Momentum investing relies heavily on quantitative analysis, including statistical models, technical indicators, and screening tools to identify high-momentum stocks or assets.

It will play for you, but you cannot predict or guess future prices with 100% surety based on trends because the market is very volatile, so you need to measure your risk before entry.

2. High Costs and Turnover

Short-term capital gains are taxed at a higher rate than long-term capital gains.

It results in paying more expensive fees and taxes for this practice, which decreases your profits after tax. It is a huge problem; why do people not use this type of investing?

Although the new discounted broker tries to solve this by charging fewer fees than the traditional one, the charges are still more than LTCG on their platforms, which remains a significant concern.

3. Neglect of Fundamental Analysis

There are so many other factors that you have to see before investing in something. For example, if you consider only the price-changing behavior of the stock, then maybe you end up buying stocks of a lousy company.    

You may earn profit from that right now, but if the company's terrible, it will eventually go down or perform opposite to the trend, ultimately losing your money.

Note

Momentum investing requires continuous monitoring of market trends and adjustments to portfolios to capitalize on changing market conditions, making it adaptable to evolving market dynamics.

Considering other factors is essential when putting your money in the market because you never know when it will backfire on you, it is better to invest wisely than in an insufficient stock. 

Now you have learned everything you need to know before investing through the Momentum strategy, from basics to the application of tools used in this and its advantages and disadvantages.

Conclusion

Momentum investing offers a compelling strategy for traders seeking short-term gains by capitalizing on market trends and momentum.

However, its success hinges on a deep understanding of technical analysis tools and careful consideration of associated risks, including high turnover and taxation on short-term gains.

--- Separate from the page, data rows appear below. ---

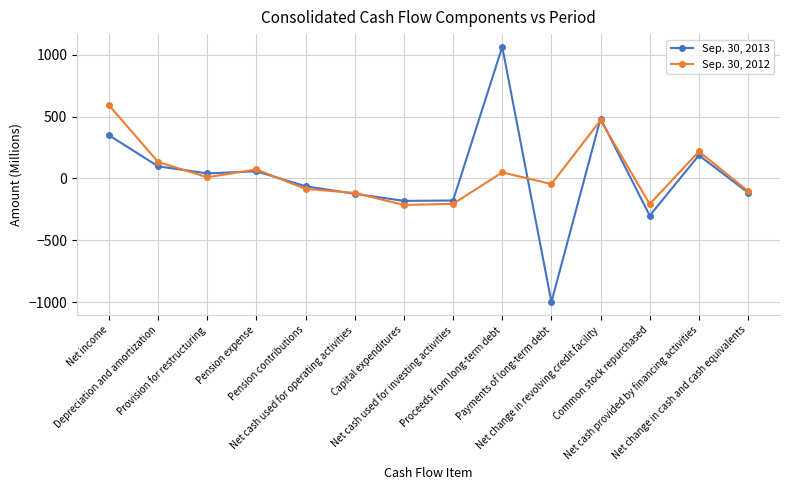

What is the minimum value shown in the chart?

-998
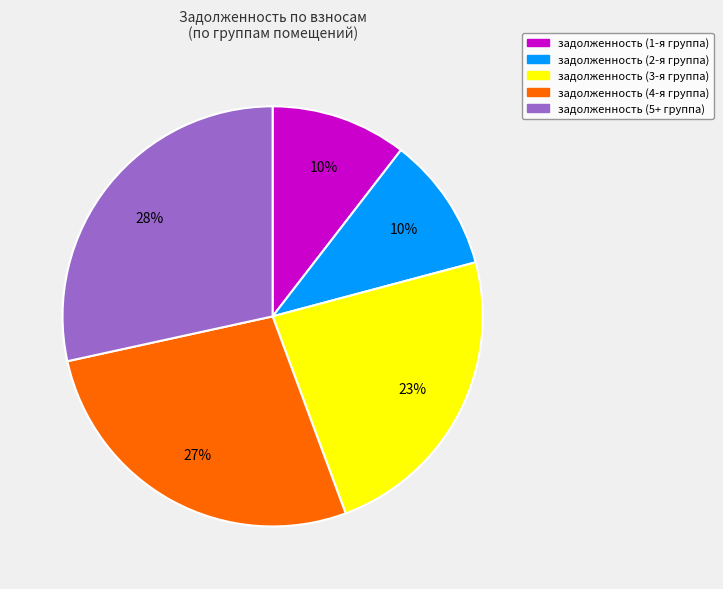

Is there any slice that represents more than half of the pie?

No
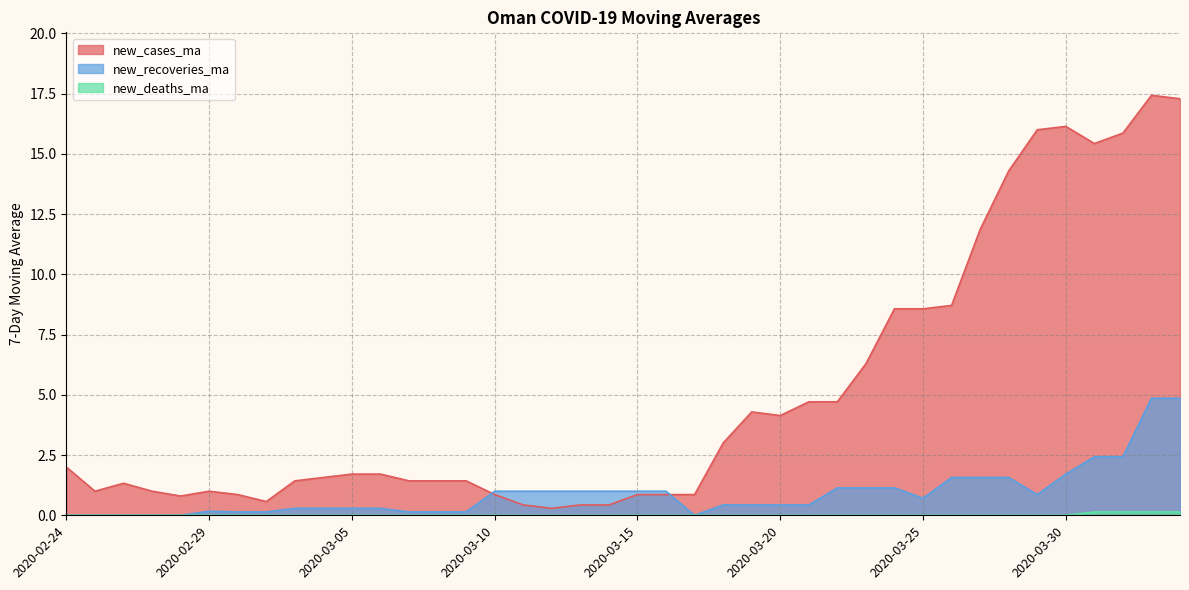

What are all the series names shown in the legend?

new_cases_ma, new_recoveries_ma, new_deaths_ma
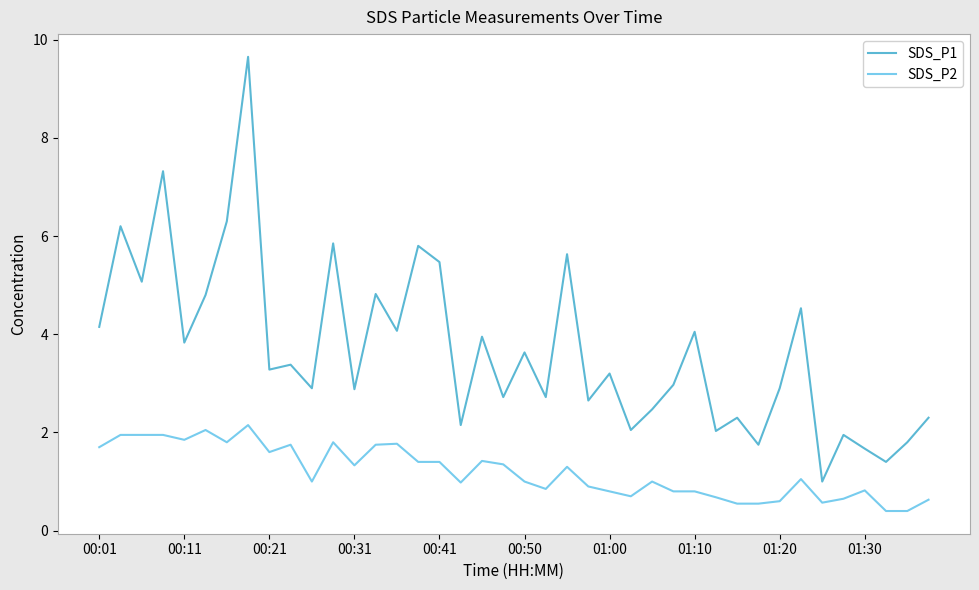

What are all the series names shown in the legend?

SDS_P1, SDS_P2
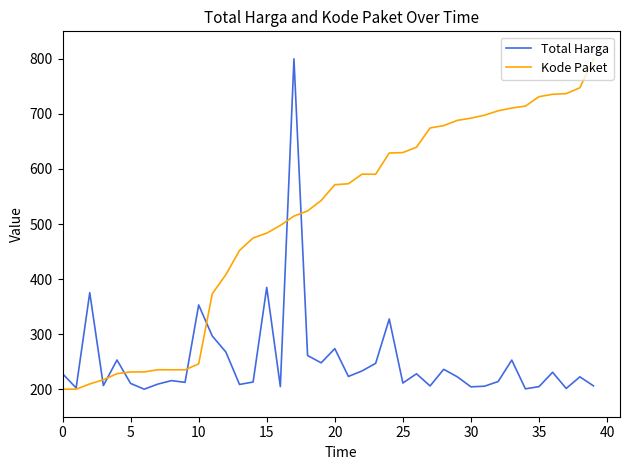

Which series has the largest total across all categories?

Kode Paket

While momentum investing can yield significant profits in volatile markets, investors must remain vigilant and acknowledge the strategy's inherent hazards, such as its reliance on market sentiment and the potential disregard for fundamental company analysis.

By staying informed, utilizing appropriate tools, and exercising discipline, investors can navigate the complexities of momentum investing and maximize their chances of success in the dynamic world of financial markets.